My First Experience of Researching ASD

A new semester begins! One exciting thing is that I join the lab of Professor Zhao in my department, whose academic interest includes SLA, bilingual literacy development, and EFL teacher professional development. Recently, the lab has been focusing on literacy development of children with autism spectrum disorder (ASD) in the Greater Bay Area. Therefore, yesterday some team members and I went to Guangzhou Xinyou Social Service Association to collect data.

It was my first time that I had got in touch with children with ASD. I once learned about ASD in class yet still did not have a clear idea of how these children actually behave in everyday life. We planned to conduct eight tests to examine their non-verbal IQ, receptive vocabulary, phonological awareness, listening comprehension, and Chinese character recognition and so on.

The first kid I tested was a four-year-old boy called Yuanyuan. He surprised me because he performed strikingly well in all tests and even complained to me that they were so easy and thus tedious. Based on my observation, he acted relatively normally when communicating and did not demonstrate any repetitive behaviors. Afterwards, we talked to his father who considers Yuanyuan as incapable of empathizing with others. Certainly, not to our surprise, he said Yuanyuan started to receive regular and intense intervention since one and a half years old, which partially made his unexpected test results understandable.

Shengsheng, the second participant, however, stood in stark contrast with Yuanyuan.
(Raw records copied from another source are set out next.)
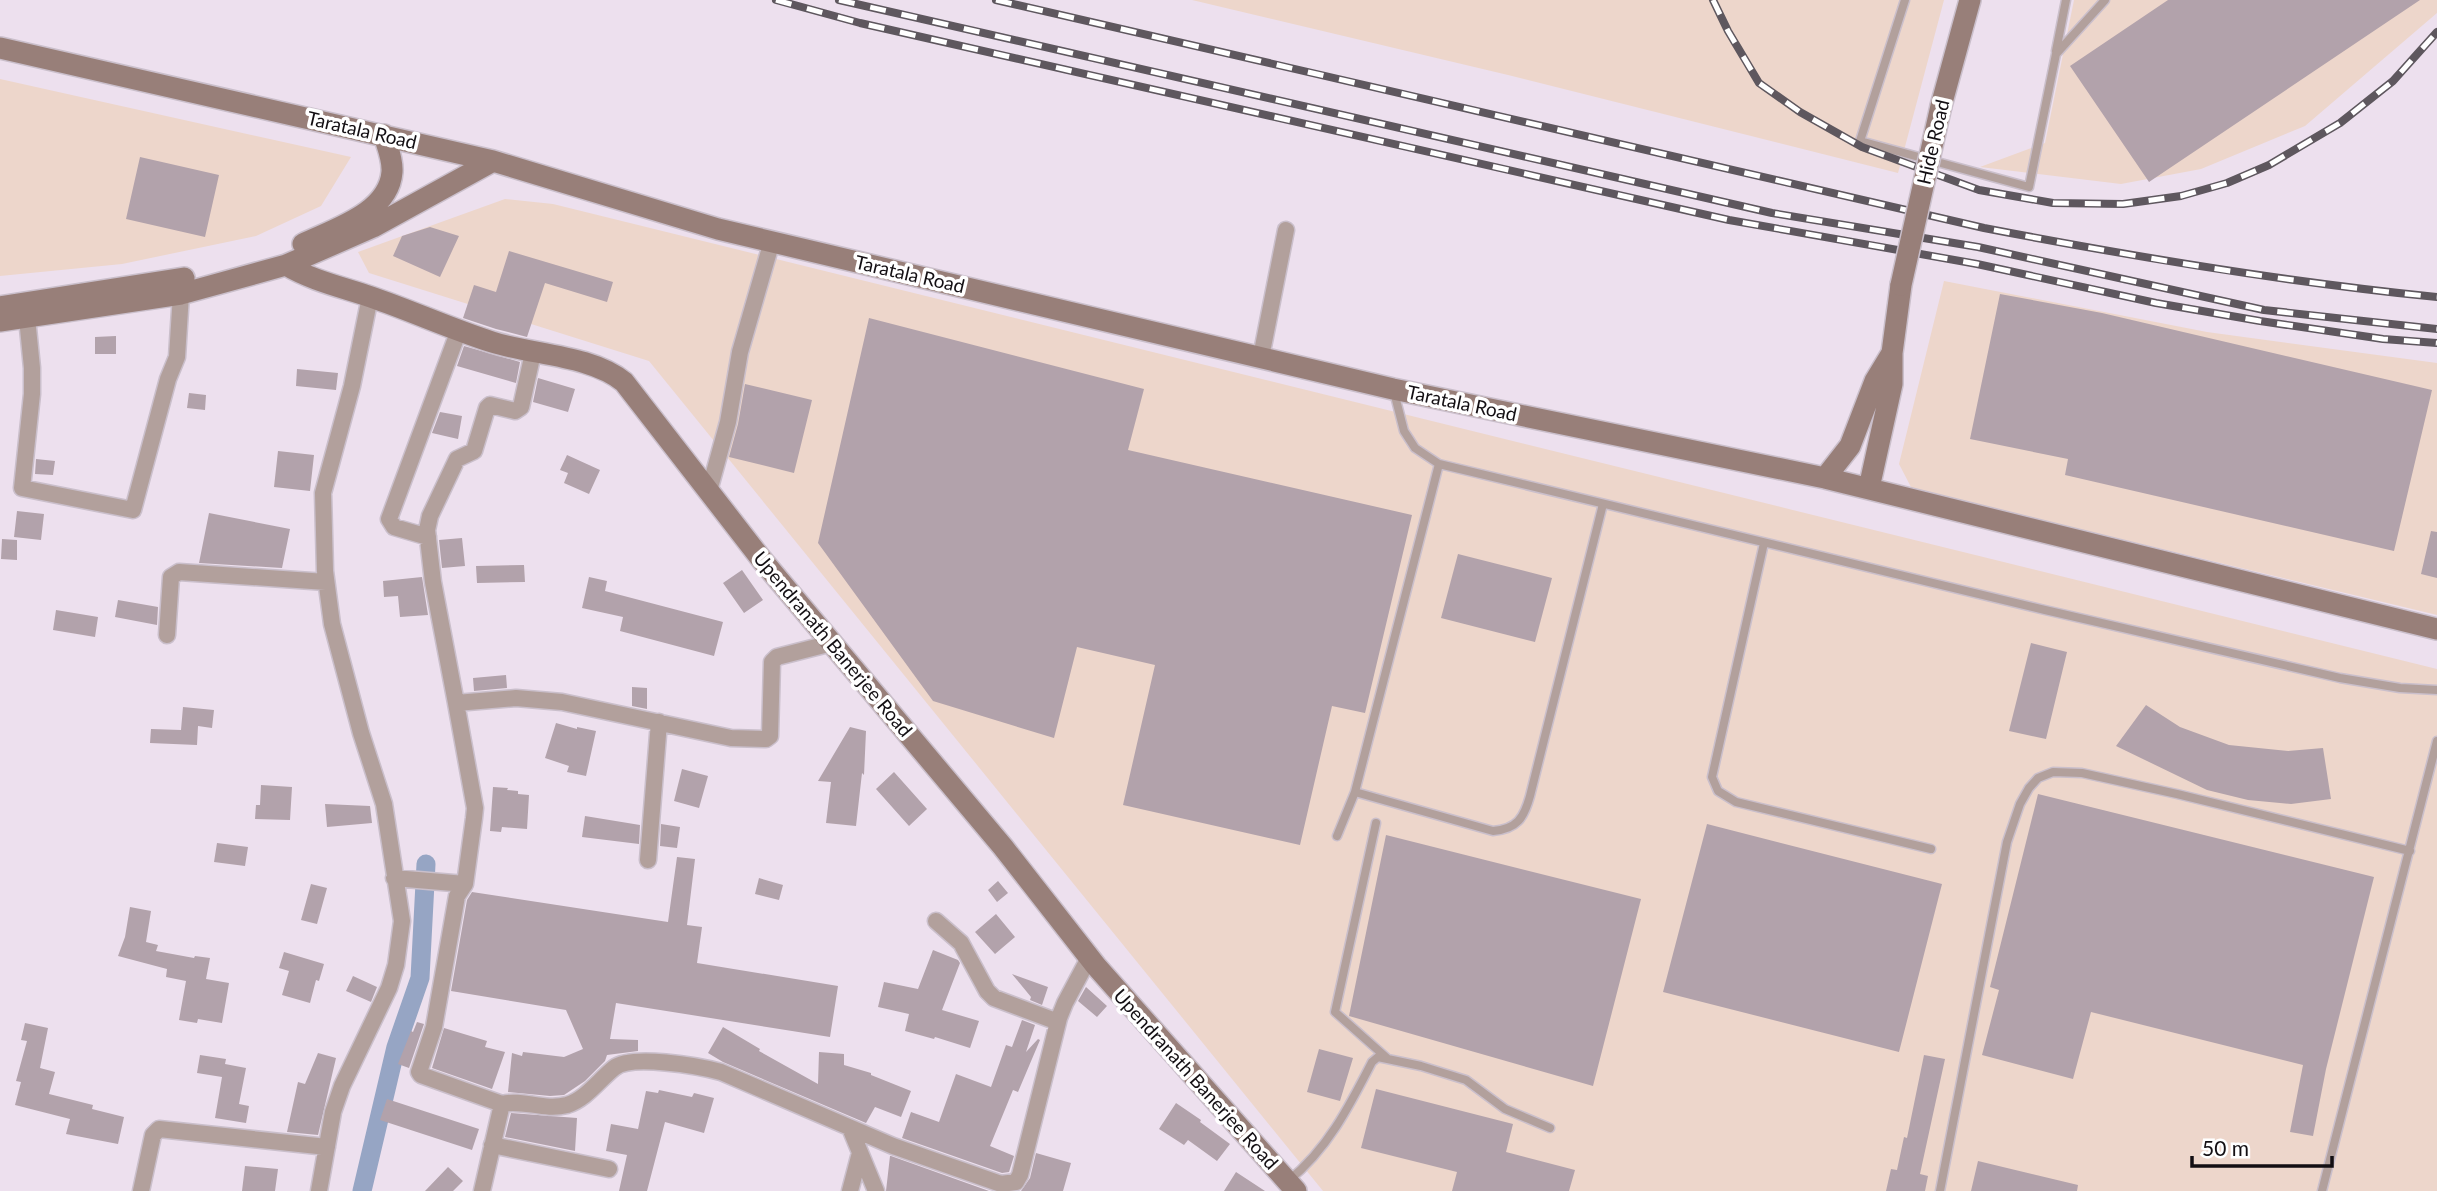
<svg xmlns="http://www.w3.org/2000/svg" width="2437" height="1191" font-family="Lato,sans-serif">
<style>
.industrial{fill:#edd6cb}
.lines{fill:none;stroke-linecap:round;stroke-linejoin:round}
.canal{stroke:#96a5c4;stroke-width:19}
.building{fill:#b2a2ab}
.lane-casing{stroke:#cabfcb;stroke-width:11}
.street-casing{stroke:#cabfcb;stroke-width:19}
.secondary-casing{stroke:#cabfcb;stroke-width:24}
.lane{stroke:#b2a09c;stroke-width:8}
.street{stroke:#b2a09c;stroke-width:16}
.secondary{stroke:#987f79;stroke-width:21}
.rail-casing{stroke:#5e575e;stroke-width:8}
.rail{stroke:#fff;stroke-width:5;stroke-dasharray:16;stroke-linecap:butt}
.secondary-bridge-casing{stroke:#cabfcb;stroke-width:24;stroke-linecap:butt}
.secondary-bridge{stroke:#987f79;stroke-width:21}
.labels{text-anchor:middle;stroke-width:7;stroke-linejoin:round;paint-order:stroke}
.street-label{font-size:19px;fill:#130f13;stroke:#fff}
</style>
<rect width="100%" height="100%" fill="#ede0ee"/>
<path class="industrial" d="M1192,0h752l-46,173 -390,-98z
M2074,0h363v13l-132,113 -104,43 -80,15 -141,-17 65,-24z
M0,79l351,78 -30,49 -65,30 -134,28 -122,12z
M505,199l48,5 1884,465v522h-1114l-674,-830 -280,-88 -11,-21z
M1944,281l263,51 230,31v252l-525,-126 -13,-25z"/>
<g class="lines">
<path class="canal" d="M362,1191l34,-144 24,-69 6,-114"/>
</g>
<path class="building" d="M2168,0h252l-271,182 -79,-116z
M140,157l79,18 -14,62 -79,-18z
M430,227l29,9 -19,41 -47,-21 9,-20z
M509,251l104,31 -6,20 -62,-19 -18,54 -31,-8 -33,-11 11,-33 22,7z
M2000,294l102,19 330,77 -38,161 -329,-76 3,-16 -98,-20z
M869,318l275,71 -16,61 284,65 -47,198 -33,-7 -32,139 -177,-40 32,-140 -78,-18 -23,91 -121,-37 -115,-158z
M116,336v18h-21v-17z
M464,346l56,16 -4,21 -59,-17z
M297,369l41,4 -2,17 -40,-4z
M538,378l37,11 -7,23 -35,-10z
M745,384l67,16 -18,73 -65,-16 9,-33z
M189,393l17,2 -1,15 -18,-2z
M440,412l22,4 -4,23 -26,-6z
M278,451l36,4 -4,36 -36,-4z
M567,455l33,15 -11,24 -25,-11 4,-10 -8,-3z
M36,459l19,2 -2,14 -18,-1z
M17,511l27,3 -3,26 -27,-3z
M209,513l81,16 -8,39 -83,-5z
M2431,531l6,1v46l-16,-4z
M462,538l3,28 -23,2 -3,-28z
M2,539l15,1v20l-16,-1z
M1458,554l94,24 -17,64 -94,-24z
M524,565l1,17 -48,1 -1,-17z
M742,570l21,30 -19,13 -21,-30z
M422,577l6,38 -28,2 -2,-21 -14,1 -1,-16z
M589,577l18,4 -2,10 118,31 -9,34 -94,-25 3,-14 -41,-9z
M118,600l40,7 -1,18 -42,-8z
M56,610l42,7 -3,20 -42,-7z
M2031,643l36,9 -21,87 -37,-8z
M506,675l1,13 -33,3 -1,-13z
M632,687l15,1v21l-15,-3z
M2146,705l34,22 49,18 59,6 35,-3 8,51 -40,5 -43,-4 -41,-10 -91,-44z
M183,707l31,3 -2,18 -14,-2 -1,19 -47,-2 1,-14 30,1z
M556,723l21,6v-2l19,4 -10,45 -19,-4 2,-6 -24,-8z
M850,727l16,4 -2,44 -2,-2 -6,53 -30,-3 5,-41 -13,-1z
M682,769l26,7 -9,32 -25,-7z
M894,772l33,37 -18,17 -33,-37z
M261,785l31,2 -2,33 -35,-1 1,-14h4z
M493,787l15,1 -1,2 11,1v3l11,1 -2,34 -25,-2 -1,5 -11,-1z
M2038,794l336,83 -48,192 -13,67 -23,-4 13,-67 -212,-53 -18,67 -91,-24 17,-65 -9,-3z
M325,804l45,2 2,17 -45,4z
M585,816l55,9 -1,19 -57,-7z
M661,824l19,3 -3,21 -17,-2z
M1707,824l235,60 -43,168 -236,-60z
M1386,835l255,64 -48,187 -244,-70z
M217,843l31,4 -3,19 -31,-4z
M677,857l18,2 -8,66 15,2 -5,36 141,23 -8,51 -214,-34 -6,36 28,1v11l-31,4 -2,6 -20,20 -21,14 -14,1 -42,-4 4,-39 10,3 1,-4 41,5 19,-8 -17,-39 -115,-19 16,-91 5,-8 196,30z
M759,878l24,7 -4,15 -24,-6z
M998,881l10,12 -11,9 -9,-12z
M311,884l16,4 -10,36 -16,-4z
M130,907l21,4 -5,31 12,3 -2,6 38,7 1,-2 15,2 -4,21 23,4 -7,40 -24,-4 -1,4 -18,-3 7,-39 -20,-4 1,-8 -49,-13 7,-19z
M996,914l19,23 -20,17 -20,-22z
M933,950l25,10 2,3 -18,47 37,11 -9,27 -35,-11 -1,2 -29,-8 4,-17 -31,-7 6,-25 34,7z
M284,952l40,12 -5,17 -3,-1 -6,23 -28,-8 7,-24 -10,-3z
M1012,974l36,13 -6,18 -12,-5 1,-3z
M353,976l24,11 -6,15 -25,-11z
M1086,987l21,19 -10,11 -19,-16z
M1022,1020l13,5 -9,27 12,-13 2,1 -22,52 -5,-2 -23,56 24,10 -5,16 -7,1 -100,-35 9,-26 28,10 17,-48 35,13 15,-42 6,2z
M417,1022l7,2 -15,44 -11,-4 13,-33 2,1z
M25,1023l23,5 -8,40 15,4 -6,22 44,11 -1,4 32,8 -6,27 -52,-10 4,-15 -55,-14 6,-23 -5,-1 11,-40 -6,-1z
M723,1027l37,22 -1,2 59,33 1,-32 25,2v11l27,8v2l40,16 -10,26 -26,-10 -9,16 -143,-61 -15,-9z
M444,1028l43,13 -2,6 20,5 -13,37 -60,-21z
M1319,1049l34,9 -13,43 -33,-9z
M318,1053l18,5 -18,77 -31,-3 11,-50 7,2z
M200,1055l26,4 -1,5 21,4 -7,36 10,2 -3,17 -31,-5 7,-41 -25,-4z
M1924,1055l21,4 -25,115 8,2 -3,15h-39l5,-22 6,1 7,-33 3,1z
M1376,1089l137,35 -7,28 69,18 -6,21h-117l5,-19 -96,-24z
M659,1090l33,7 2,-4 20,5 -10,35 -39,-11 -18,69h-28l8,-36 -21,-4 5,-27 27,5 8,-38 12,2z
M387,1099l92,30 -7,21 -92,-30z
M1176,1103l25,17 -1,2 30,22 -13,17 -29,-21 -4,5 -25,-16z
M511,1113l66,5 -2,33 -70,-14z
M1036,1153l35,10 -8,28h-42l9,-13z
M890,1156h1l98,35h-103z
M1978,1161l100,24 -1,6h-106z
M245,1166l33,3 -3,22h-33z
M448,1167l15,14 -10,10h-28z
M1236,1172l29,19h-41z"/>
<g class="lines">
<defs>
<path id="lane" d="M1905,0l-45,141 169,46 27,-133 49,-54
M2056,51l10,-51
M1394,392l10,39 11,17 24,16 606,146 295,68 60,10 37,2
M1764,543l-52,234 6,14 18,11 195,47
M1355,792l138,39c24,-2 31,-13 37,-35l73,-292
M1376,823l-41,189 53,47
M1337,836l18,-44 84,-328
M1288,1181c39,-31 61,-74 84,-119l6,-5 43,9 45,14 39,29 45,19
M1940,1191l67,-349 13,-38 9,-16 9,-10 15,-6 29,1 95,21 233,57
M2322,1191l115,-450"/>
<path id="street" d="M27,318l5,50v26l-10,94 111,22 35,-131 9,-22 4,-63
M533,353l-12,54 -6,4 -25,-6 -3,3 -13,43 -17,8 -27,57 -3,14 6,52 23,121 60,-5 46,4 169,36 35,1 4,-3 2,-74 5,-5 55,-14
M1261,357l25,-127
M709,491l19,-69 12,-70 32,-111
M428,537l-34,-10 -5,-8 70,-189
M167,635l4,-58 8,-5 147,10
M456,703l19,105 -1,10 -9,66 -8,12 -23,131 -15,45 2,3 81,29
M648,860l11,-138
M394,878l71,6
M936,921l25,22 26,48 7,7 64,24
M850,1128l26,63
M492,1145l117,24
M141,1191l12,-56 6,-6 168,18
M319,1191l14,-79 9,-26 47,-98 7,-23 6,-44 -18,-117 -23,-71 -29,-109 -7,-53 -2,-78 29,-107 18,-89
M482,1191l20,-87c21,-5 42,7 65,1 19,-6 32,-25 47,-37 17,-14 85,-2 107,4l172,74 108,38 15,-2 4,-7 39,-157 6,-15 24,-45
M850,1191l10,-38"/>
<path id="secondary" d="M0,48l493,113 225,68 675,160 432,89 612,151
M1941,106l29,-106
M303,244c31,-15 86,-31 89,-72 1,-13 -5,-26 -8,-37
M286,265c27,16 56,22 85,32 41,14 80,32 121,45 41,13 99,13 132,40l138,178 241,287 93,119 200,225
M0,307l184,-29
M0,321l181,-27 105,-29 87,-38 120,-66
M1825,478l25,-32 25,-65 17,-28
M1869,488l23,-104v-31l9,-68"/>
</defs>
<use href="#lane" class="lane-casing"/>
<use href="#street" class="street-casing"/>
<use href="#secondary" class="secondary-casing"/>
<use href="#lane" class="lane"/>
<use href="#street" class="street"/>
<use href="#secondary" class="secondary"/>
<defs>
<path id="rail" d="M776,0l84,23 869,197 248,44 179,39 104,18 123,18 54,4
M839,0l933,213 206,34 286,63 173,19
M996,0l988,228c151,29 300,54 453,69
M1713,0l15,31 31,52 41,29 62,35 117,43 74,13 70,1 58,-8 46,-13 42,-18 71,-42 53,-42 44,-49"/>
</defs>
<use href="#rail" class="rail-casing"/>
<use href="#rail" class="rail"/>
<defs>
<path id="secondary-bridge" d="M1901,285l40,-179"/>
</defs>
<use href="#secondary-bridge" class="secondary-bridge-casing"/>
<use href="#secondary-bridge" class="secondary-bridge"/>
</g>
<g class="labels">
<g class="street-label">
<text transform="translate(362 130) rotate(13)" y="7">Taratala Road</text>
<text transform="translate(1933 142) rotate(-77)" y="7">Hide Road</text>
<text transform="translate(910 274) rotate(13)" y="7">Taratala Road</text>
<text transform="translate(1462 403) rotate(12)" y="7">Taratala Road</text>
<text transform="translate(833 644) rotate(50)" y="7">Upendranath Banerjee Road</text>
<text transform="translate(1196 1079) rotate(48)" y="7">Upendranath Banerjee Road</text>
</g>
</g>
<path d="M2192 1156v10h140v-10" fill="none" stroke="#130f13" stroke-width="3.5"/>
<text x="2202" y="1156" font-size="21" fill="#130f13" stroke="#ffffff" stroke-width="5" paint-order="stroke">50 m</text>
</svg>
He did not respond to any of our questions, which we attributed to communicative difficulties in the beginning whereas soon we found out that being five years old, he has no language at all. He can only make several simplest sounds, “a”, “i”. He cannot understand some most basic instruction, such as “sit down”, “bye bye”, and “shake hands.” He ran and jumped all the time without paying attention to any toy or snacks in the room. We then asked his mother for more about his situation. She told us Shengsheng was taken to hospital and was diagnosed with ASD at three, which seemed rather late compared with Yuanyuan. More surprisingly, she said Shengsheng underwent language regression, which I had not heard about before. Back home I searched online and got to know there is an academic debate that regression is on a spectrum like autism itself or it is only confined to a subtype of children with autism. I need to further probe into it for a deeper understanding.

The third kid, the five-year-old Xianxian, was between Yuanyuan and Shengsheng. He could follow instruction to complete some tests yet he did not communicate with us. He kept laughing and screamed suddenly sometimes. His echolalia behavior was particularly obvious. Another thing is, although he is not able to have natural conversation, perhaps he has actually worked out a way to “convey” his need and feelings to close family members. At a point during the test, he shouted out sounds like “a, si” that we did not understand. Whereas his mother, waiting outside the door, rushed in immediately and explained that this meant he wanted to go to toilet. To be frank, that moment touched me for reasons I could not specify yet a prevailing saying occurred to me, “They with ASD seem incompatible with our world, but they have their own little world.”

We spent four hours on having all work done, and it turned out to be far more arduous than we had imagined. It was difficult for most children to concentrate and they could be easily distracted by things such as the bottle or the pencil on the desk. Some of them are also diagnosed with attention deficit and hyperactivity disorder (ADHD). Consequently, it is really likely that test results are in fact worse than their actual abilities. To be specific, in the listening comprehension test, Xianxian lost patience very soon and seemed to start pointing one of four options in an item completely randomly. He even chose an option before we finished reading out the question. We did great lengths to help him calm down and concentrate whereas it did not work in most cases. In addition, the test examining phonological awareness is definitely in need of adjustment because the majority of children failed to understand the instruction and gave no response.

I think of an old Chinese saying to summarize what I learned from yesterday’s experience. “We have to read ten thousand books and travel ten thousand miles as well.” It reveals the relationship between theory and practice. Taking notes in class and reading reference books once made me under the illusion that I was adequately familiar with some topics. Whereas after a reality check my insight into them is neither comprehensive nor profound, just as another Chinese idiom tells, “observing a leopard through a tube.” At the same time, my knowledge of them is merely stored in my mind, dormant like a bear hibernating. It is by participating in research or other practices that allows me to activate the “bear” and realize that the tube is more a hindrance than a help to capturing the whole picture of the leopard. In this way, a sense of anticipation comes to me that with Professor Zhao and other team members, I am on the way of learning further, doing better, and contributing more.